3) Все во всем. Этот принцип сам собою вытекает из тождества единого и
многого или конечного и бесконечного. Если во всякой самой малой величине
содержится все единое, а все единое целиком содержится в своем малейшем
элементе, - это значит, что все целиком и во всей своей полноте содержится
решительно во всем. Так, пифагорейские числа содержатся во всякой мельчайшей
малости бытия. Вода, воздух и прочие элементы во всей своей полноте
содержатся во всех веществах, в которые они превращаются согласно ионийским
теориям. Но отчетливее всего этот принцип проводится у Анаксагора. Ибо
центральный пункт его учения заключается в том, что в каждой самой малой
частице материи налична вся бесконечность всех возможных частиц материи
всего космоса, взятого в целом.
4) Взаимопревращение элементов. Принцип всего во всем является принципом
неподвижным и стабильным. Но этот принцип понимался у греков также и
подвижно, динамически, понимался как сплошное становление. У греков, по
крайней мере в период ранней классики, не было таких элементов материи,
которые оставались бы вечно постоянными и вечно самотождественными, не
переходя друг в друга и не превращаясь в бесконечно разнообразные формы.
Вода Фалеса, воздух Анаксимена, огонь Гераклита, но также и числа
пифагорейцев, корни Эмпедокла, семена Анаксагора вечно и сплошно переходят
друг в друга, оставаясь в то же самое время самими собою. Даже атомы
Левкиппа и Демокрита, хотя они и неизменяемы и неразрушимы, все равно
находятся в сплошном движении и неотделимы от него. Поэтому в своем
конкретном проявлении, когда они составляют сложные тела, они уже не
остаются самими собой, а несут на себе отпечаток того сложного тела, которое
они собою образовали. Другими словами, в античной эстетике не только все
есть все, но и все вечно переходит во все, все превращается во все, т.е. все
и в порядке неподвижности и в порядке вечного движения всегда было, есть и
будет символом всего. Это один из основных принципов античной эстетики и
философии.
5) Сгущение и разряжение материи от нуля до бесконечности. Этот принцип
является только конкретным выражением предыдущего принципа взаимопревращения
элементов. Чтобы превратиться в какой-нибудь другой элемент, согласно учению
древних греков, данный элемент должен либо сгуститься, либо разрядиться. Это
понятно само собой. Тут важно только то, что эти процессы могут достигать
предельного значения. Предельное разрежение материи есть пространство,
которое, очевидно, является не просто отсутствием материи, а все той же
материей, однако, в своем предельном разрежении или распылении. Точно так же
и то, что греки называли идеей, умом, логосом, числом или мышлением,
оказывалось у них не чем иным, как все той же материей, но только в ее
максимальном сжатии или сгущении, в ее бесконечно большой массе. Поэтому
античная эстетика была у греков, по крайней мере в период ранней классики,
абсолютным монизмом.
Можно сказать и иначе. Материя, бытие, о котором учат греки, обладает
разной степенью напряженности. Материя натянута здесь, как струна. И это
решительно везде - и у пифагорейцев, и у Гераклита. Для современной же
философии бытие есть просто бытие и больше ничего. Для древних бытие всегда
натянуто в той или иной степени, сгущено в той или иной степени, так или
иначе разрежено. И эта разреженность - от нуля до бесконечности. Такая
концепция относится и к области красоты. Красота является идеей и умом не
только у Платона и Аристотеля, но и в ранней греческой натурфилософии.
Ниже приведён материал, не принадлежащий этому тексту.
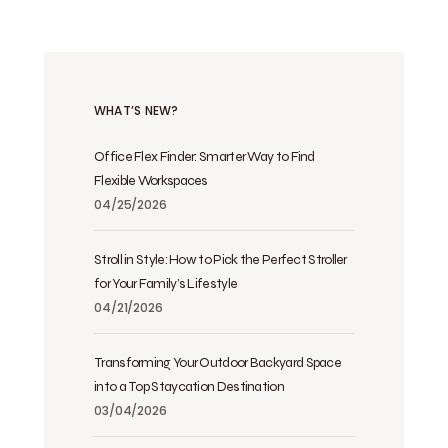
WHAT’S NEW?
Office Flex Finder: Smarter Way to Find
Flexible Workspaces
04/25/2026
Stroll in Style: How to Pick the Perfect Stroller
for Your Family’s Lifestyle
04/21/2026
Transforming Your Outdoor Backyard Space
into a Top Staycation Destination
03/04/2026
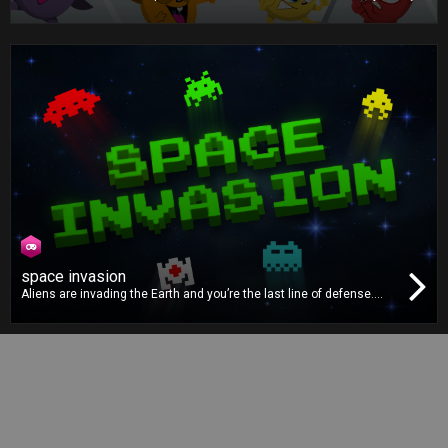
game. Turn the food cards to find foods of the same type. The
faster you find the correct pairs, the more points you will earn. Fill
your Nutri Power bar for maximum points!
space invasion
Aliens are invading the Earth and you’re the last line of defense.
Protect our planet by blasting all the pesky alien invaders. There are
many different types of enemies, so you must use your power-ups
properly to defeat them and save Earth!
Однако у натурфилософов она - самая настоящая материя, но только особенно
тонкая и острая, сгущенная до бесконечности, а с точки зрения обыкновенной
чувственной материи - до бесконечности разреженная и утонченная. Каждое
мгновение она может сгуститься и перейти в обыкновенную материю, а эта
последняя каждое мгновение может стать бесконечно тонкой и превратиться в
красоту. Таким образом, весь мир является красотой, но только в разной
степени ее проявленности, от бесконечности до нуля.
в) Перцептивные противоположности
Здесь следует назвать те противоположности, которые, хотя и мало
отличаются от рассмотренных нами противоположностей конститутивных, тем не
менее содержат в себе некоторые моменты, указывающие на восприятие их
человеком.
1) Общее и единичное. Эта противоположность мало чем отличается от
основной. Однако она все же содержит в себе очень важную специфику и очень
важна для эстетики. Ведь всякое художественное произведение всегда единично,
поскольку оно всегда чувственно, всегда зримо и осязаемо, всегда отлично от
всякого другого чувственного предмета. Но художественное произведение тем и
отличается, что оно всегда есть некоторого рода обобщение, большое или
малое. В нем всегда зрится нечто гораздо более важное и широкое, чем то, что
дает простая чувственность. Всякий эстетический и художественный предмет -
обязательно синтез общего и единичного. И этот важнейший феномен был опознан
и осознан уже в античной эстетике раннеклассического периода.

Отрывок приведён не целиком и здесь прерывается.